#### THE PROBLEM
Leave out the pictures and output the data verbatim.

Entries taken from a collection
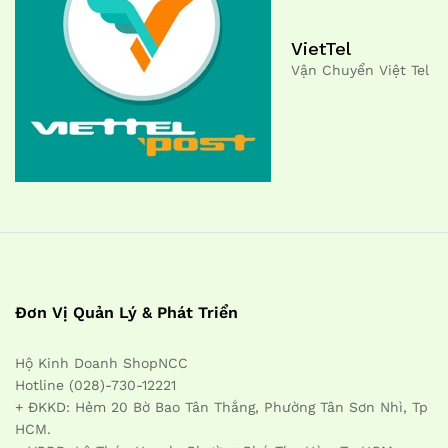
VietTel
Vận Chuyển Việt Tel
Đơn Vị Quản Lý & Phát Triển
Hộ Kinh Doanh ShopNCC
Hotline (028)-730-12221
+ ĐKKD: Hẻm 20 Bờ Bao Tân Thắng, Phường Tân Sơn Nhì, Tp
HCM.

#### RESPONSE AREA
VietTel
Vận Chuyển Việt Tel
Đơn Vị Quản Lý & Phát Triển
Hộ Kinh Doanh ShopNCC
Hotline (028)-730-12221
+ ĐKKD: Hẻm 20 Bờ Bao Tân Thắng, Phường Tân Sơn Nhì, Tp
HCM.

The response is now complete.